Jamie would kiss her forehead and whisper good night. Often, afterwards he and Claire would sit together for a little while before he left, sharing some wine and talking of things Faith related and of their own days as well.
Jamie came to understand how challenging her job was, how deeply she cared for her patients. He began to read her better, to know when something was bothering her. She had a terrible poker face but he was impressed that she would set such matters aside when she was with Faith. He understood without asking that Claire didn’t normally unburden herself. Jamie didn’t think she let too many people close to her heart. He didn’t mind in the least that he was becoming one of those few.

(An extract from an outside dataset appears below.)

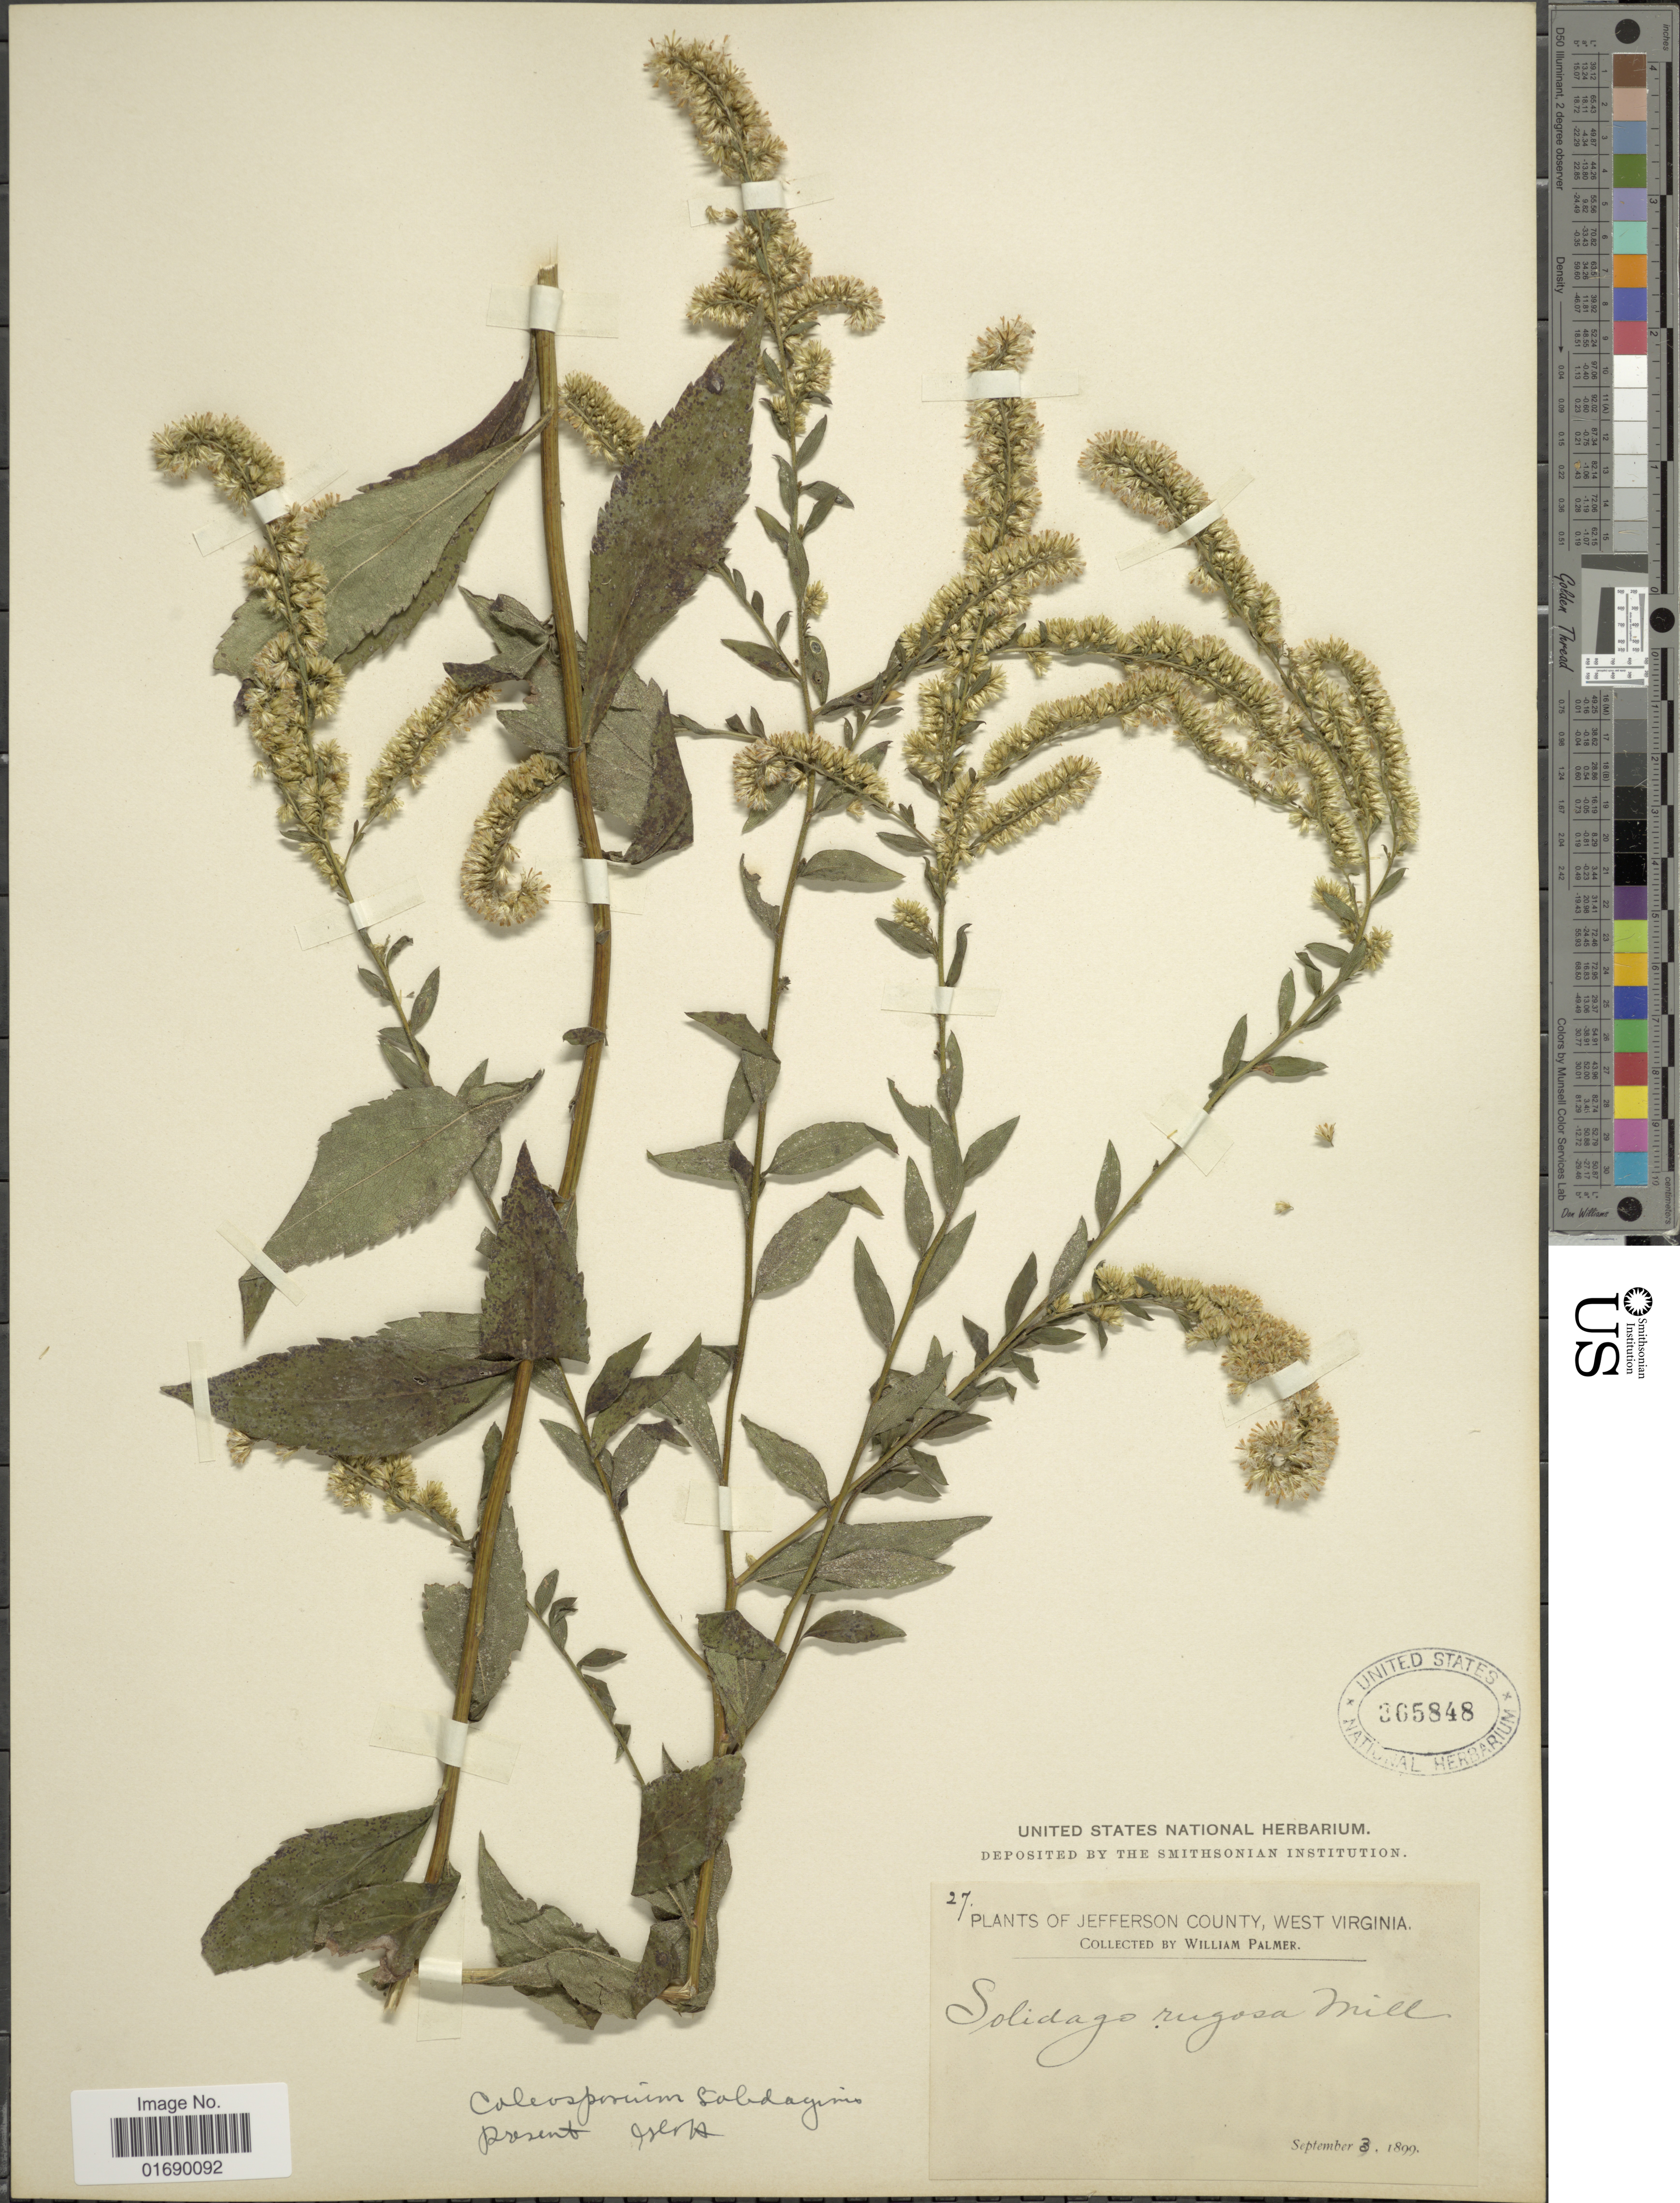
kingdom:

The only fly in the ointment thus far had been the unavoidable fact that Claire was a toucher, reaching her arm out when wanting to get his or Faith’s attention. She was also a hugger. She would sometimes give him a sweet kiss on the check in hello or good bye. He thought it must just come naturally to her and she probably had no idea she was even doing it at all, let alone with deliberation.
When they would sit together, he noticed how expressive she was with her hands, they’d roll out or curve up, accenting her story. Every now and then she would catch him staring at them and smile in question. What could he say?
I look at your hands because I imagine how they might feel on me? My mouth goes dry thinking of how you held my hand the other day when we walked with Faith to the car but you didn’t even realize you’d done it?
When you hug me as we laugh helplessly about something Faith did that day, you have no idea how much I want to pull you tighter in my arms, how badly I want you to do it again. Have you not noticed that I always let you determine how closely we are held together and for how long?
That you’ve set me on fire and I have to curl my hand into a fist and bite my tongue to stop myself from showing you exactly what I want those hands to do next?
Jamie said nothing, of course and yet…yet something got stuck between his heart and his mouth at such moments and he wondered if she felt it too.